(EXERCISES)
1 > Could you rewrite the stretch of the Agile essay from "The problem that" through "in high demand.", with "fashionable" changed to "trendy"?
2 > Can you carry on the Agile essay from the point where it stops?

(QUOTED PASSAGE)
──────
The Importance of Being Agile: A Trivial Process for Software Developers

I could not resist paraphrasing Oscar Wilde regarding Agile software development.  I’ve been pondering for some time how to properly incorporate Agile in my “software development belief system,” and recently came across the following quote:

The morale effects are startling. Enthusiasm jumps when there is a running system, even a simple one. Efforts redouble when the first picture from a new graphics software system appears on the screen, even if it is only a rectangle. One always has, at every stage in the process, a working system. I find that teams can grow much more complex entities in four months than they can build.

Try to guess who’s the author without peeking ahead…three, two, one. I’ll spill the beans in the next sentences, but suffice to say that I was expecting a prominent Agile author, perhaps one of the authors of the Agile Manifesto, but no.  The author is Frederick P. Brooks, Jr., author of the The Mythical Man-Month, a book written in 1978!

The problem that I had with Agile is that for the longest time I considered it a work in progress. In the 1990’s all the rave was OOP, and then OOD and OOA, followed by the different notations that culminated with the UML.  Back then, as a developer you were considered progressive if you knew objects.  Objects were fashionable, chic, cool.  Structured programming was old, boring, heavy. New systems were developed using RAD’s, Rational made millions selling UML tools, Java took center stage, development processes that used OOA/OOD/OOP and UML with use cases were in high demand.

Then in the new millenium came the Agile Manifesto.  I became aware of the Manifesto early on, and in the following years, as developers came and went, I started hearing stories of success.  Every time I asked, however, I did not get a full picture.  Perhaps because I was asking the wrong questions, or perhaps because I considered that several of the authors of the Agile Manifesto were “jumping ship” after contributing heavily to UML…I was expecting that they would commit to a software development process that would favor UML, but that did not happen.

My “breakthrough,” if I can call it that, came late in 2009, when I was involved in a project long enough (ten months) to try new techniques and with the right team size, a known scope and domain expertise.  We applied only an Agile wall and concepts from Theory Of Constraints, but boy, did it make a difference.  One of the highlights of that project was “on time and on budget.”  Very little overtime from the beginning, since I requested that no one would work overtime for the duration of the project. The project made use of…use cases and UML, not epics or user stories.
──────
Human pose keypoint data
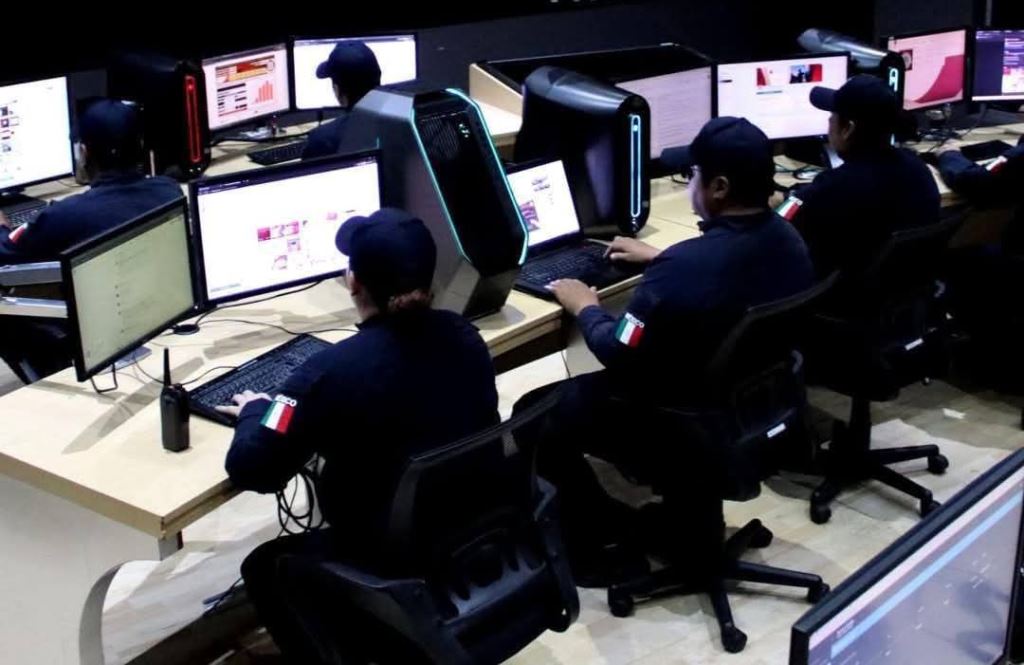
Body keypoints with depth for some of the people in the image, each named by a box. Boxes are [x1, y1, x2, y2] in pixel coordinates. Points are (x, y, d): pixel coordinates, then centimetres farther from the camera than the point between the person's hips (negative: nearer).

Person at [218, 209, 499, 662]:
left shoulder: (336, 370, -25)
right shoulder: (464, 337, -6)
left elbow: (250, 471, -19)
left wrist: (256, 411, 1)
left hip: (392, 572, -6)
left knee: (264, 567, 23)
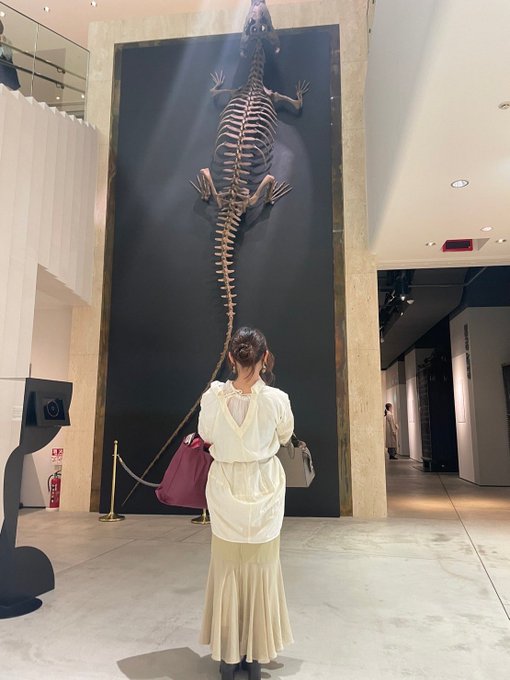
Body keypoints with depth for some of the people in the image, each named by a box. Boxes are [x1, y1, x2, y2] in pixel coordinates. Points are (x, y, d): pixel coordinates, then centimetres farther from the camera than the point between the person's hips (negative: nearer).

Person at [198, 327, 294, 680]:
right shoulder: (277, 399, -18)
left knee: (228, 572, 16)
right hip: (264, 491, 0)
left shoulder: (213, 397, -14)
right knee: (261, 573, 15)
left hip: (226, 493, 1)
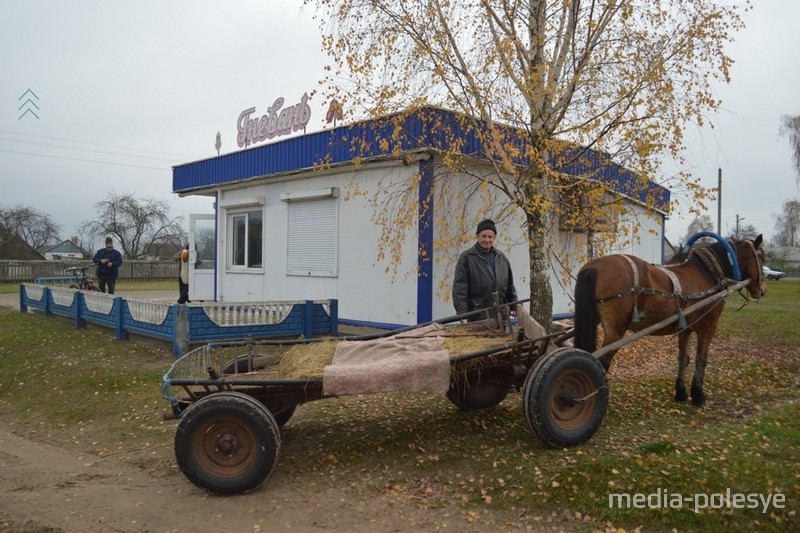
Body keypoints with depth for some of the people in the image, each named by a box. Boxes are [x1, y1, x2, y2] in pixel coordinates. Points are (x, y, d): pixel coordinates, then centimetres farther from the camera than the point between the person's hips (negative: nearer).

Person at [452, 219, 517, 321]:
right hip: (477, 317, -5)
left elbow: (510, 287, 21)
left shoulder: (501, 257, 14)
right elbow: (459, 289, -7)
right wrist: (462, 315, -14)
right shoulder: (466, 258, -3)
──────
(RESPONSES TO THE EXERCISE)
1 >
The problem that I had with Agile is that for the longest time I considered it a work in progress. In the 1990’s all the rave was OOP, and then OOD and OOA, followed by the different notations that culminated with the UML.  Back then, as a developer you were considered progressive if you knew objects.  Objects were trendy, chic, cool.  Structured programming was old, boring, heavy. New systems were developed using RAD’s, Rational made millions selling UML tools, Java took center stage, development processes that used OOA/OOD/OOP and UML with use cases were in high demand.

2 >
After that, I got the “itch,” but got formally involved in a real Agile project until recently, and I’m coming to appreciate the results.  It’s still too early to see the real impact for using Agile, but the results are promising.  Suddenly, being Agile is fashionable, chic, cool, and using UML and use cases is old, boring, heavy. Sounds familiar?

I believe that Agile is not panacea and it cannot solve all the problems.  For one, the company organizational structure plays a significant role in the success of the project(s)–e.g., organizing with functional managers, strong matrix or independent projects.  Another one is the never-ending need for people, and often times teams are short on proper product owners or Scrum masters. Yet another one is the commitment from upper management in Agile, and changing the way software is measured for success (e.g., throughput accounting). Saying that, there are multiple benefits to have focused, geo-located teams working together as one entity towards a single goal.

I also believe that UML and use cases contribute greatly to a system design when properly managed.  A frequent problem with use cases is how to properly write them. After more than ten years of information on the subject, you still find UML artifacts and use cases that are poorly written.

Agile is still a work in progress, but to where?  Eli Goldratt, author of The Goal and Critical Chain, provides some insight.  Summarizing from Agile Management for Software Engineering: Applying the Theory of Constraints for Business Results, all sciences evolve from classification to correlation, to effect-cause-effect.

Agile methods have agreed on internal nomenclature (e.g., epics, user stories, backlog), therefore they have reached the classification stage.

Agile methods , individually, have reached the correlation stage by pattern recognition: techniques such as XP, Scrum, work.

Agile methods, however, have not reached the effect-cause-effect stage. I don’t think that this stage will be reached soon–perhaps by the end of this decade–, mainly because it involves measuring and agreeing on what needs to be measured, as well as the interdependencies among those measurements in order to predict the effect a given decision will have on the project.

This does not take any merit away from Agile methods.  On the contrary, the positive effects from the results is a great motivator to reach the last stage and turn Agile methods into a science.

Now let’s go back and be Agile.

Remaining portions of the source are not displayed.